Saved entries
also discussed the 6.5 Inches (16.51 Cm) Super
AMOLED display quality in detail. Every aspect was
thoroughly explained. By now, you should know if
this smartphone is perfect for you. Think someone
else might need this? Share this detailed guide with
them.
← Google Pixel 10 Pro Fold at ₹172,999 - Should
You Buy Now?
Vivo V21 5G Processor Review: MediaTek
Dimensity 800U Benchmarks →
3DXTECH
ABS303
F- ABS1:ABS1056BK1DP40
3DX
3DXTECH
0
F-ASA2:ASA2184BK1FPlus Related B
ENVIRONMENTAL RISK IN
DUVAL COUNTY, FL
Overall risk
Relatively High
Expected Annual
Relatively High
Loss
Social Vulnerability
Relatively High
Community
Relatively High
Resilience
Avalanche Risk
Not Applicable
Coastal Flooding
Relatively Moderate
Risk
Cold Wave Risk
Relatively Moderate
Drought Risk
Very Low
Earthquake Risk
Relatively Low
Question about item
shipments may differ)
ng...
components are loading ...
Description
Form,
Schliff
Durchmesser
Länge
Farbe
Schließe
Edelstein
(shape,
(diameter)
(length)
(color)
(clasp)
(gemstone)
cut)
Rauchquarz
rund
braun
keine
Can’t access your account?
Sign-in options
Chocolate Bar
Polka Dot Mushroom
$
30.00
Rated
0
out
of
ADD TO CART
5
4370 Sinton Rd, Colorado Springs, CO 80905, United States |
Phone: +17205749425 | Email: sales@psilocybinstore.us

---

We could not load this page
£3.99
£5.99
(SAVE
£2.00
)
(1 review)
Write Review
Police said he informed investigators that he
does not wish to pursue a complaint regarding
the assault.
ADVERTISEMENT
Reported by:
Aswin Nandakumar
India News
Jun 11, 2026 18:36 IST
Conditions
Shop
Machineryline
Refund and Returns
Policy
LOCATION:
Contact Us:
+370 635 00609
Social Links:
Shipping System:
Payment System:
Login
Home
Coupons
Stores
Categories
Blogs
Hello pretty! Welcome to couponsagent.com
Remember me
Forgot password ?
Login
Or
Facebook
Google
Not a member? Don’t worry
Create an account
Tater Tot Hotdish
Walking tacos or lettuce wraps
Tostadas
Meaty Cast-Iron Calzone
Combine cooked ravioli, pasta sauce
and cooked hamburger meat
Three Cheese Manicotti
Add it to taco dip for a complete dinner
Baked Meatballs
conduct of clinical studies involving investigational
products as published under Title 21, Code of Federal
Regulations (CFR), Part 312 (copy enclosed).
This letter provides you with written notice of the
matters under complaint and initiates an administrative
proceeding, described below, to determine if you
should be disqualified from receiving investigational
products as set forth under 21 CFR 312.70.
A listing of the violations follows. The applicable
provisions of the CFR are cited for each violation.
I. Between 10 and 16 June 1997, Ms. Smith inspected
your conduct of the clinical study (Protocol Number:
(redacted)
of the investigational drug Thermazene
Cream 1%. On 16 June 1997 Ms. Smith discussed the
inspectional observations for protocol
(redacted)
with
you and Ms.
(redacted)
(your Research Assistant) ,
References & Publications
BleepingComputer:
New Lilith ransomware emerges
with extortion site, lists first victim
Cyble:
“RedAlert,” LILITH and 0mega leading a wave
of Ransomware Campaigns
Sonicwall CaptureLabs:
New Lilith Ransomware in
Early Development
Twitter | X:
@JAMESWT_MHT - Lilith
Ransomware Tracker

- HOW TO COMPLETE THIS TASK
Please reproduce verbatim the stretch from the line containing "We could not load this page" through the line containing "Three Cheese Manicotti".

- WRITTEN ANSWER
We could not load this page
£3.99
£5.99
(SAVE
£2.00
)
(1 review)
Write Review
Police said he informed investigators that he
does not wish to pursue a complaint regarding
the assault.
ADVERTISEMENT
Reported by:
Aswin Nandakumar
India News
Jun 11, 2026 18:36 IST
Conditions
Shop
Machineryline
Refund and Returns
Policy
LOCATION:
Contact Us:
+370 635 00609
Social Links:
Shipping System:
Payment System:
Login
Home
Coupons
Stores
Categories
Blogs
Hello pretty! Welcome to couponsagent.com
Remember me
Forgot password ?
Login
Or
Facebook
Google
Not a member? Don’t worry
Create an account
Tater Tot Hotdish
Walking tacos or lettuce wraps
Tostadas
Meaty Cast-Iron Calzone
Combine cooked ravioli, pasta sauce
and cooked hamburger meat
Three Cheese Manicotti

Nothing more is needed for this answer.